Accurate classification of hyperspectral imagery (HSI) is often frustrated by the tension between high-dimensional spectral data and the extreme scarcity of labeled training samples. While hierarchical models like LoLA-SpecViT have demonstrated the power of local windowed attention and parameter-efficient fine-tuning, the quadratic complexity of standard Transformers remains a barrier to scaling. We introduce VP-Hype, a framework that rethinks HSI classification by unifying the linear-time efficiency of State-Space Models (SSMs) with the relational modeling of Transformers in a novel hybrid architecture. Building on a robust 3D-CNN spectral front-end, VP-Hype replaces conventional attention blocks with a Hybrid Mamba-Transformer backbone to capture long-range dependencies with significantly reduced computational overhead. Furthermore, we address the label-scarcity problem by integrating dual-modal Visual and Textual Prompts that provide context-aware guidance for the feature extraction process.
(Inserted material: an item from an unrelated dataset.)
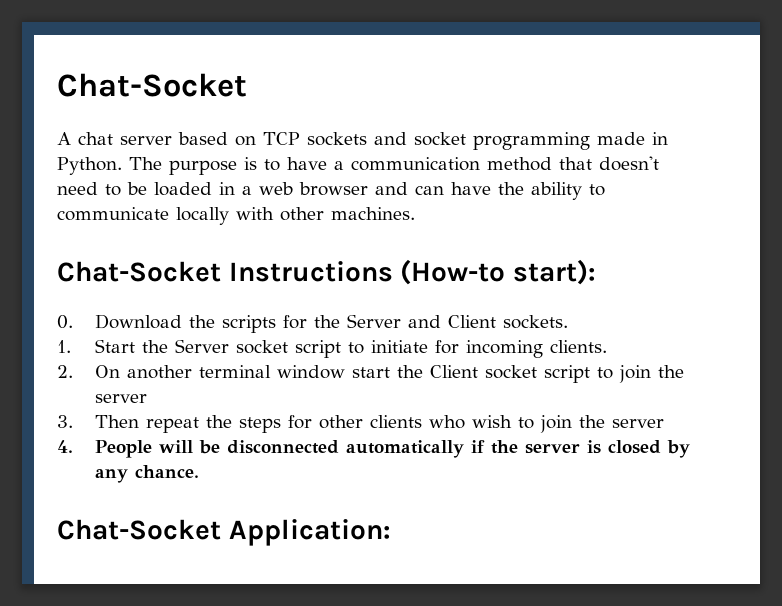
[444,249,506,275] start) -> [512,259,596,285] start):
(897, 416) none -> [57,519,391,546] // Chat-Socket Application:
Our experimental evaluation demonstrates that VP-Hype establishes a new state of the art in low-data regimes. Specifically, with a training sample distribution of only 2\%, the model achieves Overall Accuracy (OA) of 99.69\% on the Salinas dataset and 99.45\% on the Longkou dataset. These results suggest that the convergence of hybrid sequence modeling and multi-modal prompting provides a robust path forward for high-performance, sample-efficient remote sensing.
Paper Structure (35 sections, 22 equations, 4 figures, 11 tables, 1 algorithm)
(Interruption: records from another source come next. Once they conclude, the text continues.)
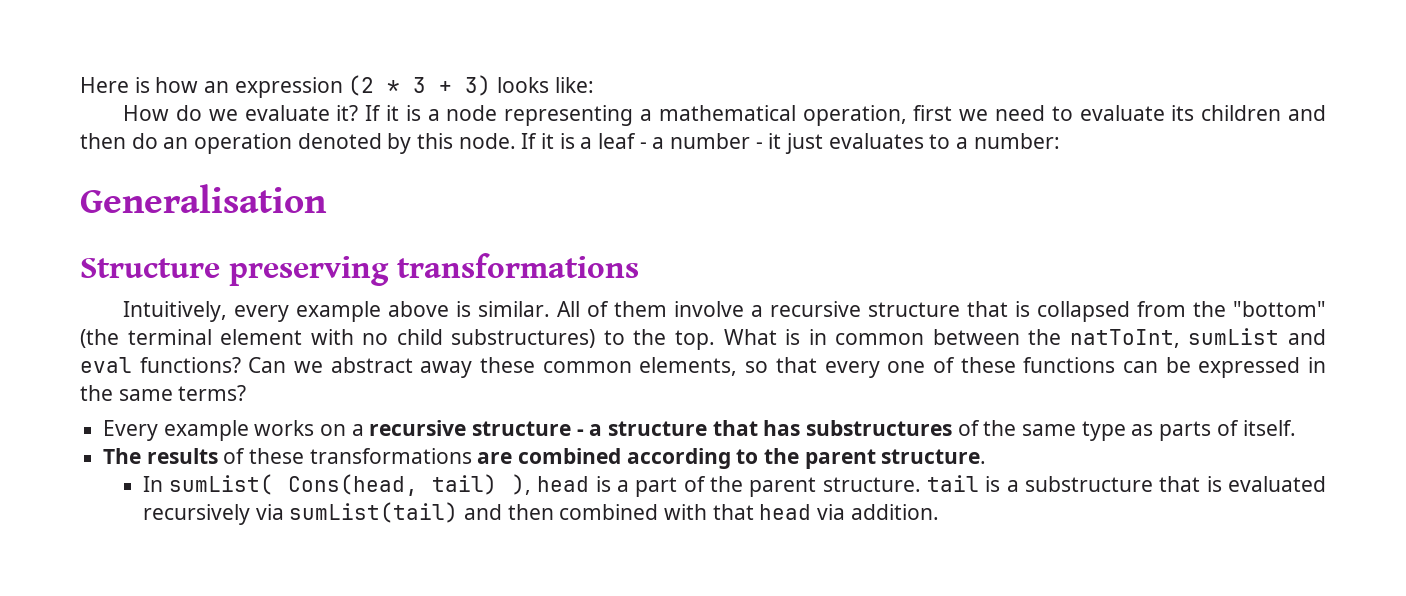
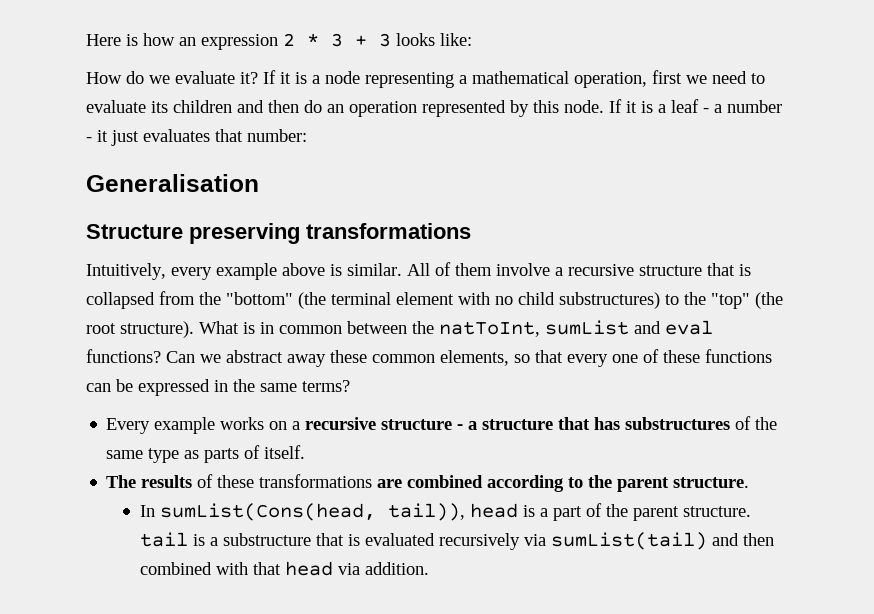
[348,75,375,96] (2 -> [283,33,295,46] 2
[465,75,492,96] 3) -> [379,33,391,47] 3
[297,133,382,149] denoted -> [422,100,506,117] represented
[929,134,969,149] to a -> [215,129,243,142] that
[674,330,715,350] top. -> [711,292,783,309] [86,321,194,338] "top" (the root structure).
[169,474,531,496] sumList( Cons(head, tail) ), -> [159,503,465,521] sumList(Cons(head, tail)),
This paper contains 35 sections, 22 equations, 4 figures, 11 tables, 1 algorithm.

Figures (4)

  • Figure 1: Comparison of performance metrics across nine hyperspectral image (HSI) classification models. All scores are normalized relative to the proposed VP-Hype, which demonstrates superior performance across all datasets (IP, UP, SA, LK, HH, HC), overall accuracy metrics (AA, Kappa), and computational efficiency.
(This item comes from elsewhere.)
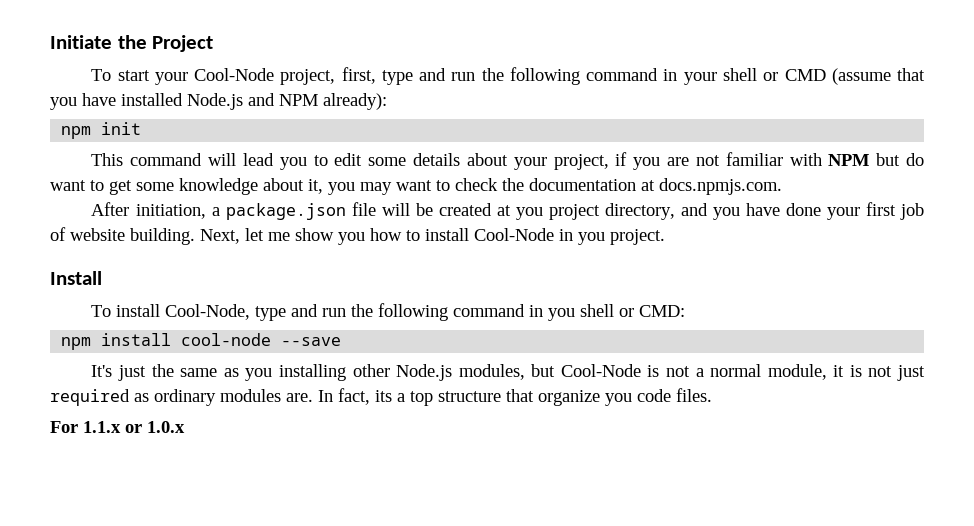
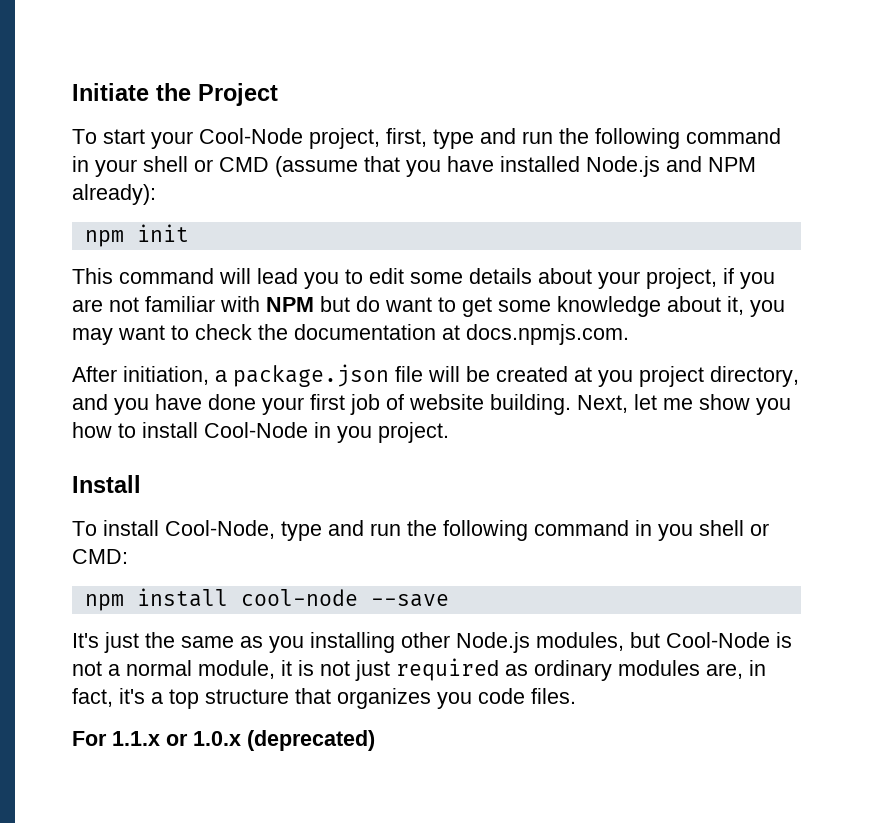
[286,388,392,405] are. In fact, its -> [706,660,766,679] [72,688,145,707] are, in fact, it's
[538,390,600,406] organize -> [337,688,431,709] organizes
(185, 427) none -> [247,730,375,751] (deprecated)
  • Figure 2: Architecture of the proposed VP-Hype framework. The model combines a hybrid Mamba–Transformer backbone with visual–textual prompting for hyperspectral image classification. Task-specific text prompts encoded by CLIP and learnable visual prompts are fused via Text Conditional Spatial Prompt (TCSP) blocks and injected at multiple network stages. The prompt-enhanced features are progressively downsampled and finally passed to a classification head for prediction.
  • Figure 3: Visualization of hyperspectral data cubes and corresponding ground‐truth classification maps for the WHU‑Hi‑HongH, WHU‑Hi‑Longkou, and Salinas datasets: (a) hyperspectral image cube; (b) ground‑truth map.
  • Figure 4: Comparative classification performance on standard hyperspectral benchmarks: (I) Salinas, (II) WHU-Hi-LongKou, and (III) WHU-Hi-HongHu datasets. Ground truth and method predictions are presented with challenging regions highlighted (red boxes).